Thursday, April 22, 2010

Just Say Noprah

“A panini maker is the thing to have.” Oprah Winfrey

Susan Reimer, the very funny Baltimore Sun columnist, once wrote an article listing things experts recommend that we do each day. As I recall (and can’t verify because someone borrowed my autographed collection of Reimer’s columns—if it was you, would you please return it?) the list consisted of around fifty items including “stretch,” “floss,” “eat five fruits and vegetables,” “walk in nature,” “try something new,” “clean off your desktop,” “read for pleasure,” “laugh out loud,” “find three items to donate/trash,” “lay out your clothes for the next morning,” “find time for you,” and “get enough sleep.” Woah—doesn’t leave much time for a shower (unless you’re wiping down the walls with a squeegee, another item on the list).

And these recommendations were nothing compared to the number of tasks Robyn Okrant attempted in the highly entertaining Living Oprah: My One-Year Experiment to Walk the Walk of the Queen of Talk. Okrant’s mission for 2008 was to follow all of the advice disseminated by the admirable and successful Ms. Winfrey via her show and O magazine. She used Oprah’s web site as an additional resource—for example, when husband Jim became a little irritated after she told him Oprah said his bedside TV had to go, she searched Oprah.com for relationship advice.

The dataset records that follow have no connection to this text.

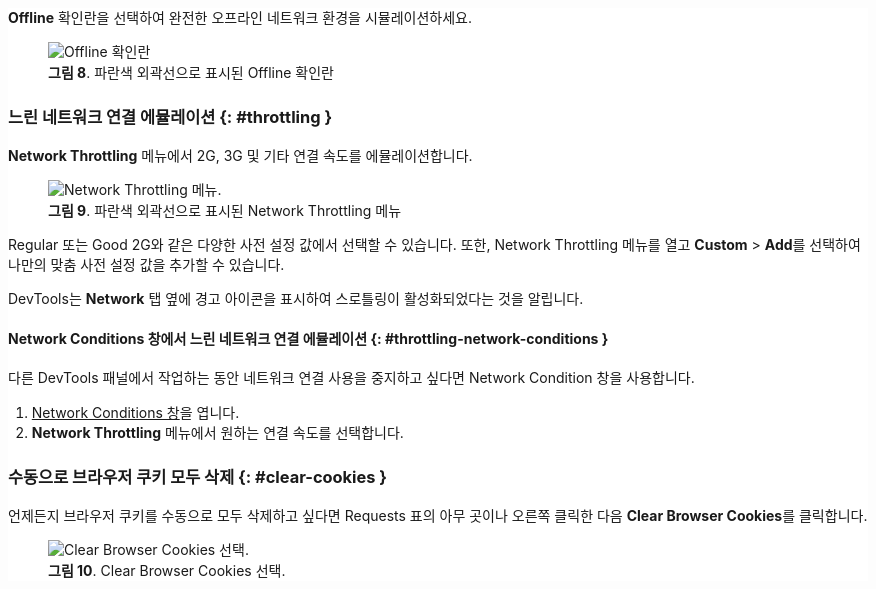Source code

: **Offline** 확인란을 선택하여 완전한 오프라인 네트워크 환경을
시뮬레이션하세요.

<figure>
  <img src="imgs/offline.svg"
       alt="Offline 확인란">
  <figcaption>
    <b>그림 8</b>. 파란색 외곽선으로 표시된 Offline 확인란
  </figcaption>
</figure>

[pwa]: /web/progressive-web-apps/
[sw]: /web/fundamentals/getting-started/primers/service-workers

### 느린 네트워크 연결 에뮬레이션 {: #throttling }

**Network Throttling**
메뉴에서 2G, 3G 및 기타 연결 속도를 에뮬레이션합니다.

<figure>
  <img src="imgs/network-panel-throttling-menu.svg"
       alt="Network Throttling 메뉴.">
  <figcaption>
    <b>그림 9</b>. 파란색 외곽선으로 표시된 Network Throttling 메뉴
  </figcaption>
</figure>

Regular 또는 Good 2G와 같은 다양한 사전 설정 값에서 선택할 수 있습니다. 또한,
Network Throttling 메뉴를
열고 **Custom** > **Add**를 선택하여 나만의 맞춤 사전 설정 값을 추가할 수 있습니다.

DevTools는 **Network** 탭 옆에 경고 아이콘을 표시하여
스로틀링이 활성화되었다는 것을 알립니다.

#### Network Conditions 창에서 느린 네트워크 연결 에뮬레이션 {: #throttling-network-conditions }

다른 DevTools
패널에서 작업하는 동안 네트워크 연결 사용을 중지하고 싶다면 Network Condition 창을 사용합니다.

1. [Network Conditions 창](#network-conditions)을 엽니다.
1. **Network Throttling** 메뉴에서 원하는 연결 속도를 선택합니다.

### 수동으로 브라우저 쿠키 모두 삭제 {: #clear-cookies }

언제든지 브라우저 쿠키를 수동으로 모두 삭제하고 싶다면
Requests 표의 아무 곳이나 오른쪽 클릭한 다음 **Clear Browser Cookies**를 클릭합니다.

<figure>
  <img src="imgs/clear-browser-cookies.png"
       alt="Clear Browser Cookies 선택.">
  <figcaption>
    <b>그림 10</b>. Clear Browser Cookies 선택.
  </figcaption>
</figure>


[ui]: #ui-overview
[requests]: #requests
[overview]: #overview
[clear]: imgs/clear-requests.png
[capture]: imgs/capture-screenshots.png
[data-uris]: https://developer.mozilla.org/en-US/docs/Web/HTTP/Basics_of_HTTP/Data_URIs
[HAR Analyzer]: https://toolbox.googleapps.com/apps/har_analyzer/
[filter]: imgs/filters.png
[large]: imgs/large-resource-rows-button.png
[hide]: imgs/hide-overview.png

Okrant says she launched the Living Oprah project to investigate whether she could really “Live Her Best Life” (Winfrey’s mantra) by following someone else’s idea of what a Best Life is. In the first month, she spent over $700 and almost 100 hours on assignments such as concocting Blueberry Oatmeal bars with a hidden layer of spinach (“like green slime”) and incorporating sea life into her décor. She has her clothes tailored, changes her lightbulbs to energy-efficient ones, and names five terrific things about herself. She adds a fabulous chair to each room ($429.62).

Within the next month her husband is remarking “That shirt is totally cutting that lady in half. It’s a really bad length for her body type” (watch Oprah much??) and Okrant is regularly contemplating the state of her fecal matter (according to Oprah’s team doctor Mehmet Oz, it’s supposed to be S-shaped). “Not only do I stare at myself in every reflection I pass to make certain I am acceptably dressed,” Okrant remarks, “but now I need to study the toilet bowl to make sure I’m a proper pooper.”

As the task list and the number of people following her progress via her Living Oprah blog grow exponentially, Okrant struggles to reconcile O’s advice to think about consumption with her recommendation to immediately purchase a new pink cell phone. She reflects that although from the outside things look good—she is dressing more stylishly, getting in better shape and advancing her writing career—she often feels tired and stressed. “While the pressure of making the wrong choice is lifted from my shoulders,” she reflects, “….life in this manner is like an endless run on a woman-sized gerbil wheel.”

Okrant is a yoga teacher, writer and performer, her husband is an artisan, and she was completing a graduate degree at the time the project was going on. Somehow she made it through a year in which she invested almost $5000 and 1200 hours to live (sort of) like Oprah, and even kept her sense of humor and what seems to be a genuine fondness for the Queen of Talk. I would have bailed the day I had to wear those leopard-print flats (“They go with nothing, so they go with everything!”) to the Celine Dion concert.

At the end of the year, Okrant admits, the results were mixed. She acknowledges that she gained “incredible insight into how I might achieve a happier, more fulfilling life,” but also gets that she'll never find her best self by seeking the approval of others. Of course, perpetuating standards many of us will never be able to live up to is profitable. Much of the self-help programming and media aimed at women exist because of our constant state of dissatisfaction with ourselves; if all of this stuff worked, we wouldn’t need it. And clearly the industry expects us to fail and try again—even O magazine ran a story entitled “If You’ve Gained Back Every Pound.”

For me, it’s not about the panini maker, although I do enjoy O magazine and would like to give Oprah a big hug for introducing me to Not Your Daughter’s Jeans. I think Okrant sums it up well: “The biggest compliment I can give Oprah is to acknowledge and appreciate all the lessons I learned from her this year, and turn off my TV.”